I've added new environment variables for specifying S3 credentials (see https://github.com/healthchecks/healthchecks#external-object-storage). When these environment variables are set, Healthchecks will upload ping bodies to S3 using the minio library (which needs to be installed,
pip install minio).This functionality is not yet enabled on the hosted service (https://healthchecks.io), but it's coming along.
I've tested the new functionality with two S3-compatible object storage services: Scaleway and OVH.
Scaleway: The DeleteObjects API call did not work from minio. I reported the issue, it got fixed 👍. The API response times were mediocre. The DeleteObjects call is especially slow, with ~50 object names in the payload, it takes 10-30 seconds to complete. Sometimes it takes over 60 seconds. The service also seemed to have stability issues, API calls sometimes return "InternalError" in the response, and I also encountered a service-wide outage, when even the web dashboard was down.
OVH: The DeleteObjects API call did not work from minio, same as Scaleway. I reported the issue, it's acknowledged but not fixed yet. The API response times are significantly better. The DeleteObjects call with 50 filenames, for example, takes 300ms to 1 second in my testing. I have not yet used OVH enough to have a sense of their reliability in general.

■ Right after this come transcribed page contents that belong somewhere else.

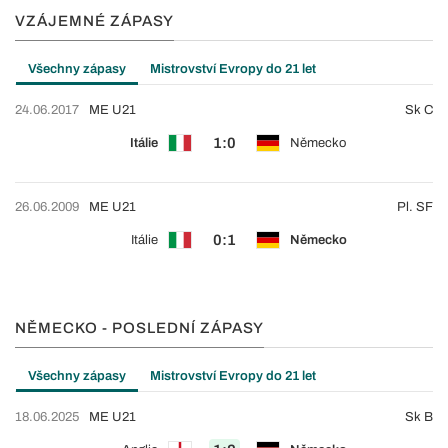
VZÁJEMNÉ ZÁPASY
Všechny zápasy
Mistrovství Evropy do 21 let
24.06.2017
ME U21
Sk C
1:0
Itálie
Německo
26.06.2009
ME U21
Pl. SF
0:1
Itálie
Německo
NĚMECKO - POSLEDNÍ ZÁPASY
Všechny zápasy
Mistrovství Evropy do 21 let
18.06.2025
ME U21
Sk B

@Wouter0100 commented on GitHub (Mar 18, 2022):
Oh whow! That was fast. Awesome to see.
Yeah, Scaleway does have outages from time to time. We haven't had them on their NL-AMS location, but on FR I see quite a couple of issues (luckily, we're not located there).
@mike503 commented on GitHub (Apr 2, 2022):
my $.02: I'd think it might be better to add this into runitor or similar tool - that tool itself has the S3/larger log support and uses the smaller log support of healthchecks.io to point to the customer owned S3/location. less burden and requirements on healthchecks.io.
@cuu508 commented on GitHub (Apr 4, 2022):
On self-hosted instances the S3 functionality is optional: if you don't specify the S3 credentials, Healthchecks stores ping body in the database as it used to.
I agree at certain log size it makes sense to handle logs on the client side. The client has many options then – upload logs to something other than S3, stash the logs locally and have another machine pick them up, do additional filtering, compression, encryption etc.
But if the logs are small, and there are no other special requirements, it's nice to have an option to avoid that client-side complexity.
@mike503 commented on GitHub (Apr 4, 2022):
I agree. However this sounds like you’re exploring storing more logs than right now, wanted to chime in about that. :p
For example I’d much rather see #626 work for sure before adding more storage on :)